Has anyone bought the book online about how to get your ex back-"The Magic of Making Up". It is download book to the computer. Sounds interesting-Just don't know if it is a scam?


----------



## Wanttoliveagain (Nov 2, 2013)

I agree, it may be worth it if you need more support to maintain the 180 than what you find here. It helped me maintain my dignity when we separated 1 time. if you follow it you come out stronger no matter what. If you have the money to spend and want to, it won't hurt.


----------



## Jellybeans (Mar 8, 2011)

You can't get your ex back unless they want to go back.


----------



## Pictureless (May 21, 2013)

And by then who wants them back


----------



## Jellybeans (Mar 8, 2011)

Precisely.


----------



## Stretch (Dec 12, 2012)

I read them all...

Divorce Busting by Michele Weiner-Davis.

Do the 180 and be ready for whatever happens.

Stretch


----------



## Imperfect (Dec 26, 2013)

Thank you to everyone who posted a reply. I will look more into the 180 information.


----------



## Aerith (May 17, 2013)

I believe that every ex is ex for a reason.

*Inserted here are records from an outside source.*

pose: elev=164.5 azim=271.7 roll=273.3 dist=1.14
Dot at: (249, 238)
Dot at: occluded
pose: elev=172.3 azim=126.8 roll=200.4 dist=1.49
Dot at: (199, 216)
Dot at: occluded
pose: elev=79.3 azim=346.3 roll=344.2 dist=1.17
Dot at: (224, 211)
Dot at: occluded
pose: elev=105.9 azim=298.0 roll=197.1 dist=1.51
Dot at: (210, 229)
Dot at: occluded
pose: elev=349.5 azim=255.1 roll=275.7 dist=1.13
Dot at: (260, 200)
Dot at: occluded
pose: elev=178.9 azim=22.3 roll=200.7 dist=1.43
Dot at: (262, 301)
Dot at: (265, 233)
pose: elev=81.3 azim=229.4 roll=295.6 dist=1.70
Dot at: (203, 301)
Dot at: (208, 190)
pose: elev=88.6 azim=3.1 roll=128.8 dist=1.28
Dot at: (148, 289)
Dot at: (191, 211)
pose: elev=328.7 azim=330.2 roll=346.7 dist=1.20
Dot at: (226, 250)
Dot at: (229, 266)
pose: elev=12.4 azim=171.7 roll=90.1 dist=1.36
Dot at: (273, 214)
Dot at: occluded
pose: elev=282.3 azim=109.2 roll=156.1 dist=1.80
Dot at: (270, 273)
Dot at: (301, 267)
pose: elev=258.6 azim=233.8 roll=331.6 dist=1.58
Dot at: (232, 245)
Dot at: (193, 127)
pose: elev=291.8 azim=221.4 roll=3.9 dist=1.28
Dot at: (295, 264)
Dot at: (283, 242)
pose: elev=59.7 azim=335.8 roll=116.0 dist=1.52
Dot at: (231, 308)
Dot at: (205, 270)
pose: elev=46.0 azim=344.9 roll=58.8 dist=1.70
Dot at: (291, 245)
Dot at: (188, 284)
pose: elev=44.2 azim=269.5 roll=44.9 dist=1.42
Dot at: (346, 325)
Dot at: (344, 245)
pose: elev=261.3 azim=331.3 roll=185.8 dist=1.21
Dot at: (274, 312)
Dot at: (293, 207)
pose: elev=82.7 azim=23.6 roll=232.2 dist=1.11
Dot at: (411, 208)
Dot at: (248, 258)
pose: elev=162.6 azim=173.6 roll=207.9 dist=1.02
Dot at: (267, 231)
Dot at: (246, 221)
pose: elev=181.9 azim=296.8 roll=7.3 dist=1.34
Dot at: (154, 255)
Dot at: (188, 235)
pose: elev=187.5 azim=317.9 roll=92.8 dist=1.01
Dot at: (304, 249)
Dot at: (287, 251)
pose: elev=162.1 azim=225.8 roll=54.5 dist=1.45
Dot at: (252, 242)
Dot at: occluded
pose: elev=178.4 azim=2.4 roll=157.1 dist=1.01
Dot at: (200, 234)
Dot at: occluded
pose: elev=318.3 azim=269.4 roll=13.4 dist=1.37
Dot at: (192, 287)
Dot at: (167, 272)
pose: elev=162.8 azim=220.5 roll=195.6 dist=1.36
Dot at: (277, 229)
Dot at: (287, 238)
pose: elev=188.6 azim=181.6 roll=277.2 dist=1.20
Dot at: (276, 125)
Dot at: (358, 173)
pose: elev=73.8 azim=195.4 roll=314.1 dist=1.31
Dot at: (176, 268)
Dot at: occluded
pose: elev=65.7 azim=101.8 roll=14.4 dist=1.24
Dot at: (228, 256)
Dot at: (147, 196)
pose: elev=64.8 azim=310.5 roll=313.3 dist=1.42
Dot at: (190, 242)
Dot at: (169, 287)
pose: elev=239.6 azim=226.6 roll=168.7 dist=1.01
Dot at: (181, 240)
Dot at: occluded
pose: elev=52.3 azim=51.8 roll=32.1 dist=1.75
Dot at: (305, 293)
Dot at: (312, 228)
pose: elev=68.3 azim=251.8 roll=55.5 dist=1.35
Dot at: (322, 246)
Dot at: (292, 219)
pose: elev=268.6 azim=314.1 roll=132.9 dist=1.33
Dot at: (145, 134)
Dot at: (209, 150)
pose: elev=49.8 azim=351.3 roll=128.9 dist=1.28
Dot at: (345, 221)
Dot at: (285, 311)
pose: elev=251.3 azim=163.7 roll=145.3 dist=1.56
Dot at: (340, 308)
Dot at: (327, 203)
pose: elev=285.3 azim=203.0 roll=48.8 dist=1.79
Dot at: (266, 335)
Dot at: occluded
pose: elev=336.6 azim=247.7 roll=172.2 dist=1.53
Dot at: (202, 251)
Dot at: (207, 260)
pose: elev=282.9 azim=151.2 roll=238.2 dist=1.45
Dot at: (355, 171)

Even if you got your ex back, the probability that history will repeat itself is quite high.


----------



## unbelievable (Aug 20, 2010)

Why would anyone stick their hand in the same fire twice?


----------



## Jellybeans (Mar 8, 2011)

Because people "cray."

LOL


----------



## smallsteps (Feb 23, 2013)

Why in in Gods name would I want him back? Ugh *shudder*
_Posted via Mobile Device_


----------



## Conrad (Aug 6, 2010)

smallsteps said:


> Why in in Gods name would I want him back? Ugh *shudder*
> _Posted via Mobile Device_


Because you had a sudden craving for bagels?


----------



## smallsteps (Feb 23, 2013)

Conrad said:


> Because you had a sudden craving for bagels?


I can get my own bagels  lol
_Posted via Mobile Device_


----------